De Magistris punta il dito contro De Luca. “Il presidente De Luca continua a reiterare l’idea che all’aperto è più pericoloso, che al chiuso e quindi nei locali dopo le 22 si può bere mentre all’aperto no. Davvero non comprendo”.
Così il sindaco di Napoli, Luigi de Magistris, rispetto al divieto di vendita di alcolici da asporto dopo le 22, misura contenuta nell’ultima ordinanza varata dal presidente della Regione Campania.

”I virologi ci dicono che al chiuso è più pericoloso rispetto che stare in spazi aperti, eppure De Luca all’aperto non ci fa stare”. ”Chiediamo al presidente un po’ più di serietà e di concretezza. I cittadini – ha aggiunto – hanno bisogno di risposte oltre che di ordinanze che possono essere in alcuni casi criticabili, in alcuni condivisibili e in altri parzialmente condivisibili”.
«È venuto il momento in cui il presidente De Luca metta in campo un’operazione verità. Non è più il tempo di commentare vecchie ordinanze riproposte. Siamo sempre dietro a proclami.
Ad annunci allarmistici o a ordinanze che si revocano e si rimettono e ogni volta si scarica la responsabilità esclusivamente sui cittadini, sulle attività economiche produttive e commerciali».
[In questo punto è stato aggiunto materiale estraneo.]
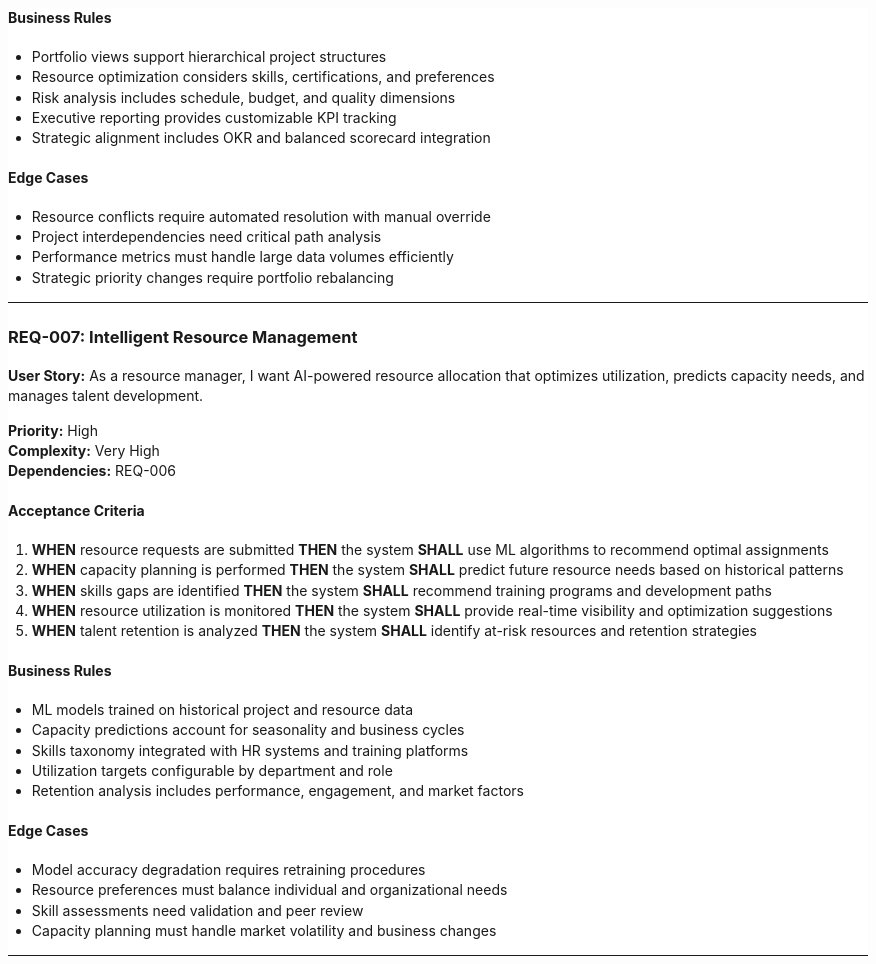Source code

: #### Business Rules

- Portfolio views support hierarchical project structures
- Resource optimization considers skills, certifications, and preferences
- Risk analysis includes schedule, budget, and quality dimensions
- Executive reporting provides customizable KPI tracking
- Strategic alignment includes OKR and balanced scorecard integration

#### Edge Cases

- Resource conflicts require automated resolution with manual override
- Project interdependencies need critical path analysis
- Performance metrics must handle large data volumes efficiently
- Strategic priority changes require portfolio rebalancing

---

### REQ-007: Intelligent Resource Management

**User Story:** As a resource manager, I want AI-powered resource allocation that optimizes utilization, predicts capacity needs, and manages talent development.

**Priority:** High  
**Complexity:** Very High  
**Dependencies:** REQ-006

#### Acceptance Criteria

1. **WHEN** resource requests are submitted **THEN** the system **SHALL** use ML algorithms to recommend optimal assignments
2. **WHEN** capacity planning is performed **THEN** the system **SHALL** predict future resource needs based on historical patterns
3. **WHEN** skills gaps are identified **THEN** the system **SHALL** recommend training programs and development paths
4. **WHEN** resource utilization is monitored **THEN** the system **SHALL** provide real-time visibility and optimization suggestions
5. **WHEN** talent retention is analyzed **THEN** the system **SHALL** identify at-risk resources and retention strategies

#### Business Rules

- ML models trained on historical project and resource data
- Capacity predictions account for seasonality and business cycles
- Skills taxonomy integrated with HR systems and training platforms
- Utilization targets configurable by department and role
- Retention analysis includes performance, engagement, and market factors

#### Edge Cases

- Model accuracy degradation requires retraining procedures
- Resource preferences must balance individual and organizational needs
- Skill assessments need validation and peer review
- Capacity planning must handle market volatility and business changes

---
Prova a far dimenticare i mali di Napoli, con il caos totale del traffico conseguente alla chiusura della galleria Vittoria per la mancata manutenzione, ormai da un decennio, da parte del Comune, attaccando il presidente della Regione sui contagi da Covid.

Lo stop alla movida con il divieto di vendere alcolici da asporto dopo le 22 e il limite di venti persone alle feste “è la penultima decisione prima di chiudere tutto”.